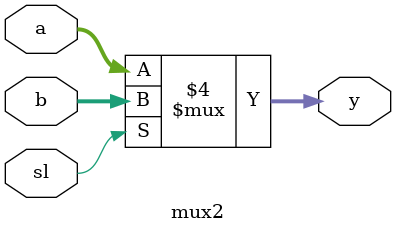
<source format=v>
module mux2( sl, a, b, y);
    parameter WIDTH = 32;

    input               sl;         // select
    input[WIDTH-1:0]    a,b;

    output[WIDTH-1:0]   y;          // result
    reg[WIDTH-1:0]      y;
    
    always @(sl or a or b)
        if ( !sl )
            y = a;
        else
            y = b;

endmodule

/*
    0 ---> a
    1 ---> b
*/
</source>
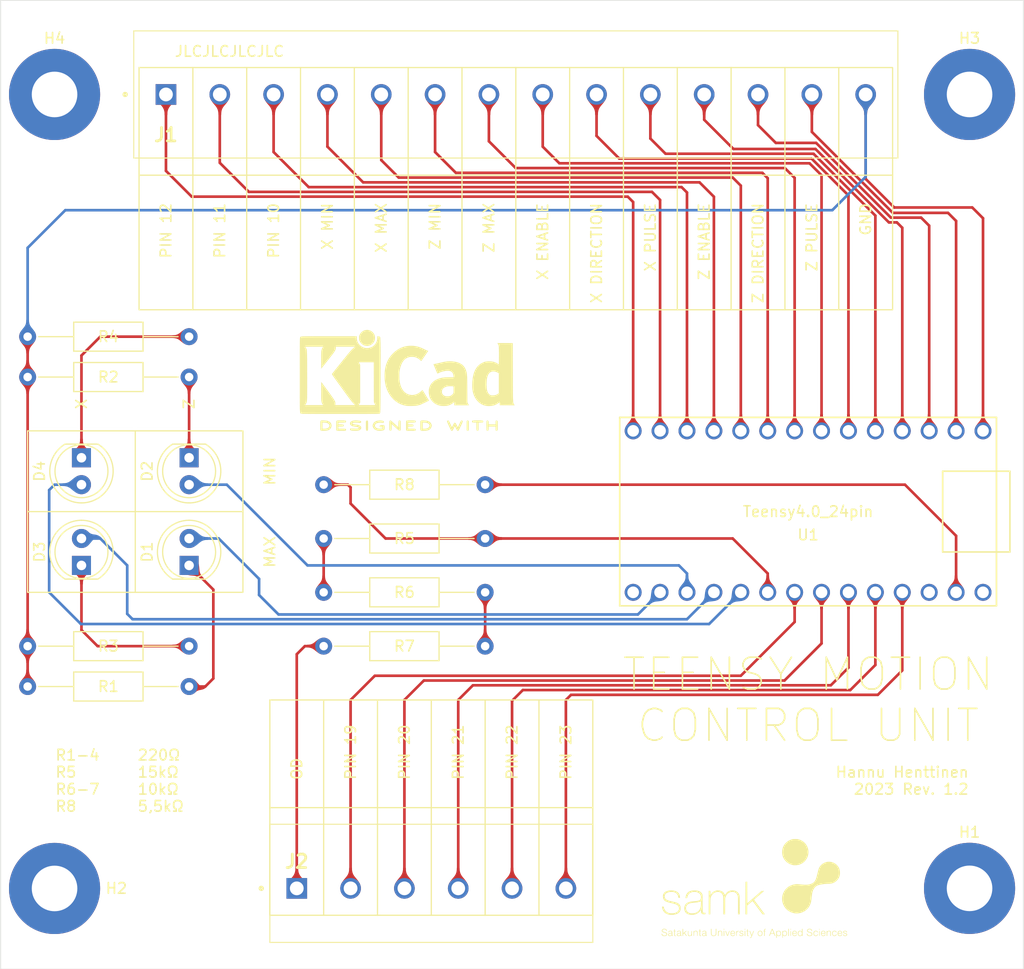
<source format=kicad_pcb>
(kicad_pcb (version 20211014) (generator pcbnew)

  (general
    (thickness 1.6)
  )

  (paper "A4")
  (layers
    (0 "F.Cu" signal)
    (31 "B.Cu" signal)
    (32 "B.Adhes" user "B.Adhesive")
    (33 "F.Adhes" user "F.Adhesive")
    (34 "B.Paste" user)
    (35 "F.Paste" user)
    (36 "B.SilkS" user "B.Silkscreen")
    (37 "F.SilkS" user "F.Silkscreen")
    (38 "B.Mask" user)
    (39 "F.Mask" user)
    (40 "Dwgs.User" user "User.Drawings")
    (41 "Cmts.User" user "User.Comments")
    (42 "Eco1.User" user "User.Eco1")
    (43 "Eco2.User" user "User.Eco2")
    (44 "Edge.Cuts" user)
    (45 "Margin" user)
    (46 "B.CrtYd" user "B.Courtyard")
    (47 "F.CrtYd" user "F.Courtyard")
    (48 "B.Fab" user)
    (49 "F.Fab" user)
    (50 "User.1" user)
    (51 "User.2" user)
    (52 "User.3" user)
    (53 "User.4" user)
    (54 "User.5" user)
    (55 "User.6" user)
    (56 "User.7" user)
    (57 "User.8" user)
    (58 "User.9" user)
  )

  (setup
    (pad_to_mask_clearance 0)
    (pcbplotparams
      (layerselection 0x00010fc_ffffffff)
      (disableapertmacros false)
      (usegerberextensions true)
      (usegerberattributes false)
      (usegerberadvancedattributes false)
      (creategerberjobfile false)
      (svguseinch false)
      (svgprecision 6)
      (excludeedgelayer true)
      (plotframeref false)
      (viasonmask false)
      (mode 1)
      (useauxorigin false)
      (hpglpennumber 1)
      (hpglpenspeed 20)
      (hpglpendiameter 15.000000)
      (dxfpolygonmode true)
      (dxfimperialunits true)
      (dxfusepcbnewfont true)
      (psnegative false)
      (psa4output false)
      (plotreference true)
      (plotvalue false)
      (plotinvisibletext false)
      (sketchpadsonfab false)
      (subtractmaskfromsilk true)
      (outputformat 1)
      (mirror false)
      (drillshape 0)
      (scaleselection 1)
      (outputdirectory "tmcu_gerber/")
    )
  )

  (net 0 "")
  (net 1 "Net-(D1-Pad1)")
  (net 2 "/Z_max_led")
  (net 3 "Net-(D2-Pad1)")
  (net 4 "/Z_min_led")
  (net 5 "Net-(D3-Pad1)")
  (net 6 "/X_max_led")
  (net 7 "Net-(D4-Pad1)")
  (net 8 "/X_min_led")
  (net 9 "Net-(J1-Pad1)")
  (net 10 "Net-(J1-Pad2)")
  (net 11 "Net-(J1-Pad3)")
  (net 12 "/X_min_limit")
  (net 13 "/X_max_limit")
  (net 14 "/Z_min_limit")
  (net 15 "/Z_max_limit")
  (net 16 "/X_stepper_enable")
  (net 17 "/X_stepper_direction")
  (net 18 "/X_stepper_pulse")
  (net 19 "/Z_stepper_enable")
  (net 20 "/Z_stepper_direction")
  (net 21 "/Z_stepper_pulse")
  (net 22 "Net-(J1-Pad14)")
  (net 23 "Net-(J2-Pad1)")
  (net 24 "Net-(J2-Pad2)")
  (net 25 "Net-(J2-Pad3)")
  (net 26 "Net-(J2-Pad4)")
  (net 27 "Net-(J2-Pad5)")
  (net 28 "Net-(J2-Pad6)")
  (net 29 "Net-(R5-Pad1)")
  (net 30 "Net-(R5-Pad2)")
  (net 31 "Net-(R6-Pad2)")
  (net 32 "Net-(R8-Pad1)")
  (net 33 "unconnected-(U1-Pad3.3v)")
  (net 34 "unconnected-(U1-Pad13)")
  (net 35 "unconnected-(U1-PadVIN)")

  (footprint "Symbol:KiCad-Logo2_8mm_SilkScreen" (layer "F.Cu") (at 137.414 83.312))

  (footprint "Resistor_THT:R_Axial_DIN0207_L6.3mm_D2.5mm_P15.24mm_Horizontal" (layer "F.Cu") (at 144.78 109.22 180))

  (footprint "Resistor_THT:R_Axial_DIN0207_L6.3mm_D2.5mm_P15.24mm_Horizontal" (layer "F.Cu") (at 101.6 113.03))

  (footprint "Resistor_THT:R_Axial_DIN0207_L6.3mm_D2.5mm_P15.24mm_Horizontal" (layer "F.Cu") (at 101.6 83.82))

  (footprint "Resistor_THT:R_Axial_DIN0207_L6.3mm_D2.5mm_P15.24mm_Horizontal" (layer "F.Cu") (at 144.78 93.98 180))

  (footprint "SamacSys_Parts:1730162" (layer "F.Cu") (at 127 132.08))

  (footprint "Resistor_THT:R_Axial_DIN0207_L6.3mm_D2.5mm_P15.24mm_Horizontal" (layer "F.Cu") (at 101.6 109.22))

  (footprint "LED_THT:LED_D5.0mm" (layer "F.Cu") (at 106.68 101.6 90))

  (footprint "Resistor_THT:R_Axial_DIN0207_L6.3mm_D2.5mm_P15.24mm_Horizontal" (layer "F.Cu") (at 101.6 80.01))

  (footprint "LED_THT:LED_D5.0mm" (layer "F.Cu") (at 106.68 91.44 -90))

  (footprint "SamacSys_Parts:1869334" (layer "F.Cu") (at 114.655 57.15))

  (footprint "art:samk_logo" (layer "F.Cu") (at 170.18 132.08))

  (footprint "Resistor_THT:R_Axial_DIN0207_L6.3mm_D2.5mm_P15.24mm_Horizontal" (layer "F.Cu") (at 129.54 104.14))

  (footprint "MountingHole:MountingHole_4.3mm_M4_Pad" (layer "F.Cu")
    (tedit 56D1B4CB) (tstamp 8c4ec72d-623b-460d-8252-8d57d61acdf6)
    (at 190.5 132.08)
    (descr "Mounting Hole 4.3mm, M4")
    (tags "mounting hole 4.3mm m4")
    (property "Sheetfile" "teensy_motor_controller.kicad_sch")
    (property "Sheetname" "")
    (path "/a35f9ffc-d782-443e-beb2-78712cdc8c3b")
    (attr exclude_from_pos_files)
    (fp_text reference "H1" (at 0 -5.3) (layer "F.SilkS")
      (effects (font (size 1 1) (thickness 0.15)))
      (tstamp e27284f4-46aa-480b-b09e-7aea9229ea57)
    )
    (fp_text value "MountingHole" (at 0 5.3) (layer "F.Fab")
      (effects (font (size 1 1) (thickness 0.15)))
      (tstamp e731d313-68e0-44ce-bd77-47e01fde007f)
    )
    (fp_text user "${REFERENCE}" (at 0 0) (layer "F.Fab")
      (effects (font (size 1 1) (thickness 0.15)))
      (tstamp e963a06d-6ba9-43fd-8de4-77006ec6a250)
    )
    (fp_circle (center 0 0) (end 4.3 0) (layer "Cmts.User") (width 0.15) (fill none) (tstamp 7a8152b1-1b13-43ff-8ef7-18877919e29c))
    (fp_circle (center 0 0) (end 4.55 0) (layer "F.CrtYd") (width 0.05) (fill none) (tstamp c3ab96b3-b4da-4553-96b2-5307f972f194))
    (pad "1" thru_hole circle (at 0 0) 
... [268135 chars truncated]
</source>
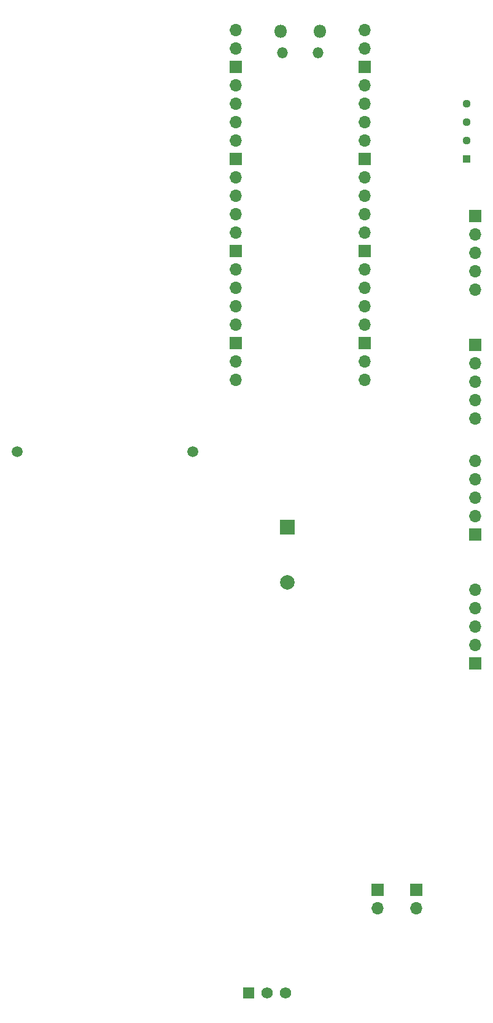
<source format=gbr>
%TF.GenerationSoftware,KiCad,Pcbnew,6.0.2+dfsg-1*%
%TF.CreationDate,2022-11-10T09:56:40+01:00*%
%TF.ProjectId,DL,444c2e6b-6963-4616-945f-706362585858,rev?*%
%TF.SameCoordinates,Original*%
%TF.FileFunction,Soldermask,Bot*%
%TF.FilePolarity,Negative*%
%FSLAX46Y46*%
G04 Gerber Fmt 4.6, Leading zero omitted, Abs format (unit mm)*
G04 Created by KiCad (PCBNEW 6.0.2+dfsg-1) date 2022-11-10 09:56:40*
%MOMM*%
%LPD*%
G01*
G04 APERTURE LIST*
%ADD10R,1.700000X1.700000*%
%ADD11O,1.700000X1.700000*%
%ADD12R,1.560000X1.560000*%
%ADD13C,1.560000*%
%ADD14R,1.110000X1.110000*%
%ADD15C,1.110000*%
%ADD16O,1.800000X1.800000*%
%ADD17O,1.500000X1.500000*%
%ADD18C,1.500000*%
%ADD19R,2.000000X2.000000*%
%ADD20C,2.000000*%
G04 APERTURE END LIST*
D10*
%TO.C,J4*%
X83836000Y-87630000D03*
D11*
X83836000Y-85090000D03*
X83836000Y-82550000D03*
X83836000Y-80010000D03*
X83836000Y-77470000D03*
%TD*%
D10*
%TO.C,J2*%
X75692000Y-136652000D03*
D11*
X75692000Y-139192000D03*
%TD*%
D10*
%TO.C,J7*%
X83820000Y-61478000D03*
D11*
X83820000Y-64018000D03*
X83820000Y-66558000D03*
X83820000Y-69098000D03*
X83820000Y-71638000D03*
%TD*%
D12*
%TO.C,IC3*%
X52578000Y-150876000D03*
D13*
X55118000Y-150876000D03*
X57658000Y-150876000D03*
%TD*%
D14*
%TO.C,PS1*%
X82680000Y-35814000D03*
D15*
X82680000Y-33274000D03*
X82680000Y-30734000D03*
X82680000Y-28194000D03*
%TD*%
D16*
%TO.C,U3*%
X62415000Y-18164000D03*
D17*
X62115000Y-21194000D03*
X57265000Y-21194000D03*
D16*
X56965000Y-18164000D03*
D11*
X50800000Y-18034000D03*
X50800000Y-20574000D03*
D10*
X50800000Y-23114000D03*
D11*
X50800000Y-25654000D03*
X50800000Y-28194000D03*
X50800000Y-30734000D03*
X50800000Y-33274000D03*
D10*
X50800000Y-35814000D03*
D11*
X50800000Y-38354000D03*
X50800000Y-40894000D03*
X50800000Y-43434000D03*
X50800000Y-45974000D03*
D10*
X50800000Y-48514000D03*
D11*
X50800000Y-51054000D03*
X50800000Y-53594000D03*
X50800000Y-56134000D03*
X50800000Y-58674000D03*
D10*
X50800000Y-61214000D03*
D11*
X50800000Y-63754000D03*
X50800000Y-66294000D03*
X68580000Y-66294000D03*
X68580000Y-63754000D03*
D10*
X68580000Y-61214000D03*
D11*
X68580000Y-58674000D03*
X68580000Y-56134000D03*
X68580000Y-53594000D03*
X68580000Y-51054000D03*
D10*
X68580000Y-48514000D03*
D11*
X68580000Y-45974000D03*
X68580000Y-43434000D03*
X68580000Y-40894000D03*
X68580000Y-38354000D03*
D10*
X68580000Y-35814000D03*
D11*
X68580000Y-33274000D03*
X68580000Y-30734000D03*
X68580000Y-28194000D03*
X68580000Y-25654000D03*
D10*
X68580000Y-23114000D03*
D11*
X68580000Y-20574000D03*
X68580000Y-18034000D03*
%TD*%
D18*
%TO.C,J3*%
X44866000Y-76234000D03*
X20666000Y-76234000D03*
%TD*%
D10*
%TO.C,J5*%
X83836000Y-105410000D03*
D11*
X83836000Y-102870000D03*
X83836000Y-100330000D03*
X83836000Y-97790000D03*
X83836000Y-95250000D03*
%TD*%
D10*
%TO.C,J6*%
X83820000Y-43693000D03*
D11*
X83820000Y-46233000D03*
X83820000Y-48773000D03*
X83820000Y-51313000D03*
X83820000Y-53853000D03*
%TD*%
D19*
%TO.C,BZ1*%
X57912000Y-86624000D03*
D20*
X57912000Y-94224000D03*
%TD*%
D10*
%TO.C,J1*%
X70358000Y-136652000D03*
D11*
X70358000Y-139192000D03*
%TD*%
M02*

</source>
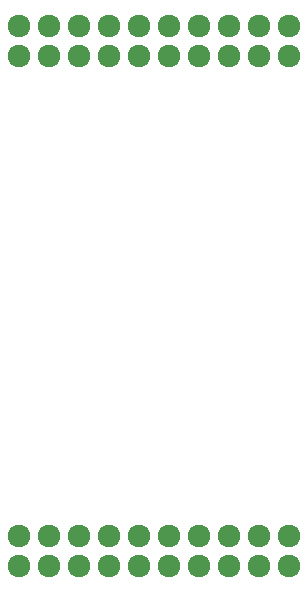
<source format=gbr>
G04 #@! TF.GenerationSoftware,KiCad,Pcbnew,(5.0.0)*
G04 #@! TF.CreationDate,2018-10-11T16:39:52-05:00*
G04 #@! TF.ProjectId,StandardBoard_HalfTiva,5374616E64617264426F6172645F4861,rev?*
G04 #@! TF.SameCoordinates,Original*
G04 #@! TF.FileFunction,Soldermask,Bot*
G04 #@! TF.FilePolarity,Negative*
%FSLAX46Y46*%
G04 Gerber Fmt 4.6, Leading zero omitted, Abs format (unit mm)*
G04 Created by KiCad (PCBNEW (5.0.0)) date 10/11/18 16:39:52*
%MOMM*%
%LPD*%
G01*
G04 APERTURE LIST*
%ADD10C,1.920000*%
G04 APERTURE END LIST*
D10*
G04 #@! TO.C,REF\002A\002A*
X161290000Y-71628000D03*
X158750000Y-71628000D03*
X156210000Y-71628000D03*
X179070000Y-74168000D03*
X176530000Y-74168000D03*
X173990000Y-74168000D03*
X171450000Y-74168000D03*
X168910000Y-74168000D03*
X166370000Y-74168000D03*
X163830000Y-74168000D03*
X161290000Y-74168000D03*
X158750000Y-74168000D03*
X156210000Y-74168000D03*
X179070000Y-117348000D03*
X173990000Y-117348000D03*
X168910000Y-117348000D03*
X166370000Y-117348000D03*
X163830000Y-117348000D03*
X161290000Y-117348000D03*
X158750000Y-117348000D03*
X179070000Y-114808000D03*
X173990000Y-114808000D03*
X163830000Y-114808000D03*
X161290000Y-114808000D03*
X158750000Y-114808000D03*
X156210000Y-114808000D03*
X168910000Y-114808000D03*
X171450000Y-114808000D03*
X176530000Y-117348000D03*
X163830000Y-71628000D03*
X166370000Y-71628000D03*
X176530000Y-114808000D03*
X171450000Y-117348000D03*
X173990000Y-71628000D03*
X171450000Y-71628000D03*
X166370000Y-114808000D03*
X168910000Y-71628000D03*
X176530000Y-71628000D03*
X179070000Y-71628000D03*
X156210000Y-117348000D03*
G04 #@! TD*
M02*

</source>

□ □ □

Work out how many lines of the listing contain the string "Soldermask". Please reply with the number only.

2